A lot of the papers presented at PCA and similar conferences eventually get published. John Lent, who edits and publishes the International Journal of Comic Art, headhunts for articles there every year. Others go to Mechademia, a book collection on anime and manga put out by the Minneapolis College of Art and Design. More still end up in Image/Text, a wonderful online journal for comics research published by the University of Florida. You should check some of these out. Editors and publishers also go to PCA and use the time to meet with potential authors or to renew old acquaintances. My first book contract came out of a PCA meeting, and this year I talked with some editors about my next project. There’s a lot of networking to do, and you also find out what everyone else is working on. Working in a vacuum is sort of the exact opposite of what we do; as critics and scholars, our job is to know what everyone else is doing and build on that. This means ourbusiness is a lot more about social skills than outsiders might realize.
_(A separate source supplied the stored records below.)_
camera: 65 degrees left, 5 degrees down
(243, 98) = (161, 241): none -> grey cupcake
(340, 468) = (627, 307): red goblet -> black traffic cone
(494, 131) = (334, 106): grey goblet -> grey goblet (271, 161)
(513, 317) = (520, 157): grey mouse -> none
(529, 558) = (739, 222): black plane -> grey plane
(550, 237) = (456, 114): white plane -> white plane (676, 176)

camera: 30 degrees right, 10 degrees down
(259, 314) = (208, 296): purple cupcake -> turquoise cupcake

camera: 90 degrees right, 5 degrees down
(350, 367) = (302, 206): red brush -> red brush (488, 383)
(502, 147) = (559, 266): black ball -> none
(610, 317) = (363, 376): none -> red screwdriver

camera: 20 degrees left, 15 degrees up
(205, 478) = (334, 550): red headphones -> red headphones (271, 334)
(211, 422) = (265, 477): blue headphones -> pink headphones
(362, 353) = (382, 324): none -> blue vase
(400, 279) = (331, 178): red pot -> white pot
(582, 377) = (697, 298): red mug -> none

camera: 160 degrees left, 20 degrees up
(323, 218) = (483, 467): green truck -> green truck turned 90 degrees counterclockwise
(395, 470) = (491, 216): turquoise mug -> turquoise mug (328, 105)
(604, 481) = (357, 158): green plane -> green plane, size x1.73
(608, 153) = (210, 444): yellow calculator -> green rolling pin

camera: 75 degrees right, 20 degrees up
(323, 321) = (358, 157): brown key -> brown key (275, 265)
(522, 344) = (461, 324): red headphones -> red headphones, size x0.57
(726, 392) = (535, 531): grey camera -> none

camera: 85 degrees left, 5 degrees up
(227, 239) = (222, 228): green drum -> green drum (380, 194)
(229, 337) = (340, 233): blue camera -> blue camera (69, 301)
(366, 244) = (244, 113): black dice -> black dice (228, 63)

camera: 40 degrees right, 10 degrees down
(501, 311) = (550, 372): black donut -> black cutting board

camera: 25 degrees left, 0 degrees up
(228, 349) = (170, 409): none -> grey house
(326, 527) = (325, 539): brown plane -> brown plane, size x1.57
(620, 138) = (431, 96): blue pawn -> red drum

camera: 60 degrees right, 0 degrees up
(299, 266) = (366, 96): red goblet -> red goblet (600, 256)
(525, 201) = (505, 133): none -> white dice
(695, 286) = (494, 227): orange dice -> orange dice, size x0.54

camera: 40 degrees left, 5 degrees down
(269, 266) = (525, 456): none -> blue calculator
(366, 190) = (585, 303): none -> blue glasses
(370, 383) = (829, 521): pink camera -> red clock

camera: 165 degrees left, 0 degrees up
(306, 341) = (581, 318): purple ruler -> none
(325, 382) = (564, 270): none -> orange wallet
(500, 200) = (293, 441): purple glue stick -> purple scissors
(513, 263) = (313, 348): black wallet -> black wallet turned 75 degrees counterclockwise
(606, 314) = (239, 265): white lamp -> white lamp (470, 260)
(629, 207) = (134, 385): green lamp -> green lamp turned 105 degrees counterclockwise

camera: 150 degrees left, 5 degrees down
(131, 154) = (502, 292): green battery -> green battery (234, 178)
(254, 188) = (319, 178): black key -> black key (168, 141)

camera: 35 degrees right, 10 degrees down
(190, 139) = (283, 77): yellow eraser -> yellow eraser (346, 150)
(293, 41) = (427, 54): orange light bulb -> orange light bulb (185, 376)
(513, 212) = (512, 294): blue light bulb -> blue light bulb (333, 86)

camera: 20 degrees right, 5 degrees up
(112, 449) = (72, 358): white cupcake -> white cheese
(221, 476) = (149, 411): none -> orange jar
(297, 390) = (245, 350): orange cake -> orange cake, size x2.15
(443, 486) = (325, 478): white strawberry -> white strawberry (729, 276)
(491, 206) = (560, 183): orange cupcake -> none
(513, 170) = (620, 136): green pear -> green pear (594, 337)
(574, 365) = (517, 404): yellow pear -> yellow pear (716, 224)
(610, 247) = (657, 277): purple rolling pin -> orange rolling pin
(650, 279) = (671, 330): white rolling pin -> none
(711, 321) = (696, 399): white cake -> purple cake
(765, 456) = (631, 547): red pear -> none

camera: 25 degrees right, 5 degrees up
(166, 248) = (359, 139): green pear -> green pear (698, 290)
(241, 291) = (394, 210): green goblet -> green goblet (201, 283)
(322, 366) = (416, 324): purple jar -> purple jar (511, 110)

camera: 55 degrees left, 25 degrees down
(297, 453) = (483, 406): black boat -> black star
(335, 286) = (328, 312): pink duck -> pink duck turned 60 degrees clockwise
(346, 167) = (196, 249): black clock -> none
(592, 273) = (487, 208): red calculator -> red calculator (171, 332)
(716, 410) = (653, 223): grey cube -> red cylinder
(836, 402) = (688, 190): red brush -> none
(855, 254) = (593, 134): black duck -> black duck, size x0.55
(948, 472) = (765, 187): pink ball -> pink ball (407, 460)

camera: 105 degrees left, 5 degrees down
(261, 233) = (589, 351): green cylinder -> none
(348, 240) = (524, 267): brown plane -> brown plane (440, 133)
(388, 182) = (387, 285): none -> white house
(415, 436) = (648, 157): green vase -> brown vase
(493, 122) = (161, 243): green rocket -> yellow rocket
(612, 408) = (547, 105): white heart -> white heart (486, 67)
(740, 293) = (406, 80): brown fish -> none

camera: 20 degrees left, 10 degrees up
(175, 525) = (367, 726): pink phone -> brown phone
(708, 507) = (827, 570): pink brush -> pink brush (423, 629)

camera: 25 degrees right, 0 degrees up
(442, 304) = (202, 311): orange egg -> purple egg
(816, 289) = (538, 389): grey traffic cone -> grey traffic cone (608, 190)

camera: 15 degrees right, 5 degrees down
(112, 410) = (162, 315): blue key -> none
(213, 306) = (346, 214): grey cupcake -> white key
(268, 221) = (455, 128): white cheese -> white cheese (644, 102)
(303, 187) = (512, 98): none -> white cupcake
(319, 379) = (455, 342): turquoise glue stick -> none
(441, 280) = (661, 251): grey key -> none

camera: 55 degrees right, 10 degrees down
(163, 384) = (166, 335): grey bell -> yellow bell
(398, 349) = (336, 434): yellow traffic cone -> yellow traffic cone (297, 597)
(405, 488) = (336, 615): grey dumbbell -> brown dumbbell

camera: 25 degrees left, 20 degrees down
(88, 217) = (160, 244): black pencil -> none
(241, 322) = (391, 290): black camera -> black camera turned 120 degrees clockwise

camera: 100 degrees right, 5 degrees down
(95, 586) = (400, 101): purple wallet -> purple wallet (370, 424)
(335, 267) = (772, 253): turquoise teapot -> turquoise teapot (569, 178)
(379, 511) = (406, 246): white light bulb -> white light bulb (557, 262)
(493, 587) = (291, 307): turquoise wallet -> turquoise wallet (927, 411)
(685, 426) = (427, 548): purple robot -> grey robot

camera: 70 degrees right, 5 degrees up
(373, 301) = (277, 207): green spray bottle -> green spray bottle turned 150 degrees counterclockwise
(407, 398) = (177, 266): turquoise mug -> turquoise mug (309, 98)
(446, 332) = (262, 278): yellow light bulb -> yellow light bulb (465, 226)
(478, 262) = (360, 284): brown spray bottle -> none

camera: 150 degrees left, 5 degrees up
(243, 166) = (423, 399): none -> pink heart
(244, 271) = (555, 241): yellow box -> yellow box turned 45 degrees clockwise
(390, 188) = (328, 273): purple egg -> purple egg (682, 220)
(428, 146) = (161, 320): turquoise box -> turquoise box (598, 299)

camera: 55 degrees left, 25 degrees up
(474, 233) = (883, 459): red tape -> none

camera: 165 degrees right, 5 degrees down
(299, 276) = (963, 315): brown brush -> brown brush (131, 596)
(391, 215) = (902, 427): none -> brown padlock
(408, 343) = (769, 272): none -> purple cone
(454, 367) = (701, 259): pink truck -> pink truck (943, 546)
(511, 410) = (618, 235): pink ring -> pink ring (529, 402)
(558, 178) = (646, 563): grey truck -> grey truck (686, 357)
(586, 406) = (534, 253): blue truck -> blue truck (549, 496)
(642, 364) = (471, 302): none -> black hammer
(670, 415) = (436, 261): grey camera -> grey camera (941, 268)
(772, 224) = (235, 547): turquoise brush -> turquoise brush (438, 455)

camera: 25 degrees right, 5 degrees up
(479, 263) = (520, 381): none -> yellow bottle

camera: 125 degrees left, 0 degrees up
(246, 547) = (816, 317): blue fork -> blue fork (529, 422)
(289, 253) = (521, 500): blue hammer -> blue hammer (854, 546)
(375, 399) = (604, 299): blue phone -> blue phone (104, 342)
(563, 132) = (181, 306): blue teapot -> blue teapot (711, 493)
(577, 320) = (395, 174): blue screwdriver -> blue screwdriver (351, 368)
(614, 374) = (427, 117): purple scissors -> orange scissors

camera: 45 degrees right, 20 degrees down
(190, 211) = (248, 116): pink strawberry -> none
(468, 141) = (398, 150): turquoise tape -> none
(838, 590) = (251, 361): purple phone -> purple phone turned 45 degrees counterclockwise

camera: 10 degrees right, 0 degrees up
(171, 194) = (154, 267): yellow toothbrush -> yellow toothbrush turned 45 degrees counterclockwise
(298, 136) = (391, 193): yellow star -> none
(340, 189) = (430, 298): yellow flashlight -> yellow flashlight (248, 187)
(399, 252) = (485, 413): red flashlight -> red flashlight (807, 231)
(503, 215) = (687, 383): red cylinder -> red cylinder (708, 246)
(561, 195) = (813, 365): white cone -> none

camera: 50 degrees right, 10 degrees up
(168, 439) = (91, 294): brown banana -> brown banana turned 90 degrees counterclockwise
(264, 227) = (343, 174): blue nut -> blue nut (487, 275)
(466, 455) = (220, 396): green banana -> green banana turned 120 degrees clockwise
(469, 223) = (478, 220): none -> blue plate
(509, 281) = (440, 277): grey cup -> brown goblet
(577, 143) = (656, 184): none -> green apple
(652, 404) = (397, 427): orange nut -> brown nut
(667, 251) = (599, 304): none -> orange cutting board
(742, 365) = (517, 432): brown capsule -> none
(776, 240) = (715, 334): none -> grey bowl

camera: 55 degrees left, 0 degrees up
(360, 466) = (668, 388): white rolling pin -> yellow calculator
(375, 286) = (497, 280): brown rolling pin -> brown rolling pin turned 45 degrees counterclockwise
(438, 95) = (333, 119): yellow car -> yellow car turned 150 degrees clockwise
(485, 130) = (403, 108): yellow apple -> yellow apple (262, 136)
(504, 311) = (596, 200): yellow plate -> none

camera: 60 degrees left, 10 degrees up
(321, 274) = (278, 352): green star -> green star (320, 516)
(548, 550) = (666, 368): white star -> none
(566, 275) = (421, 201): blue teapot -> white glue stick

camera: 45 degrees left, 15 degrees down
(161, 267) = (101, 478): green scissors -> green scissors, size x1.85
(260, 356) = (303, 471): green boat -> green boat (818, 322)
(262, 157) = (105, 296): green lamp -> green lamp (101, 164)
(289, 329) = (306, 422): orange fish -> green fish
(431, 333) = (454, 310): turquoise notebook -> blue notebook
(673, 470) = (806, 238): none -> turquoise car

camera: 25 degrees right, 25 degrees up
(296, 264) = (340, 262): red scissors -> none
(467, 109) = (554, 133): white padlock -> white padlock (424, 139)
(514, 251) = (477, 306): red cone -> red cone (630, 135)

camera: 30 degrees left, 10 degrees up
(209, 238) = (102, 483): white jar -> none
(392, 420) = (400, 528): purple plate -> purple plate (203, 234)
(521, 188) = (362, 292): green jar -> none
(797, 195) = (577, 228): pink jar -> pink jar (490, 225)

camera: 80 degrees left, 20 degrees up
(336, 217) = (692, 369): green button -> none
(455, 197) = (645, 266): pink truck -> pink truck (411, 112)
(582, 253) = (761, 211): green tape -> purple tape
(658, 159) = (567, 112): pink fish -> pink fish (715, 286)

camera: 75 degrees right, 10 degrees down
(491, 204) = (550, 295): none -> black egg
By Saturday night, most of us are pretty wasted. We’re missing our pets, our kids, and our own beds. Sunday sees us roll out of the hotels and to the airports for the long trip home. And then there’s the flurry of emails, the “Hey, can I get a copy of your paper?” queries, and the “See you next year!” notes, the Facebook status updates and the frenzied effort to catch up on all that grading we put off for a week. A lot of people work very hard to make these conferences successful, and without them, where would we all be?
Well, I guess we’d be blogging about it, instead of talking in front of a room full of eggheads. But it just wouldn’t be the same.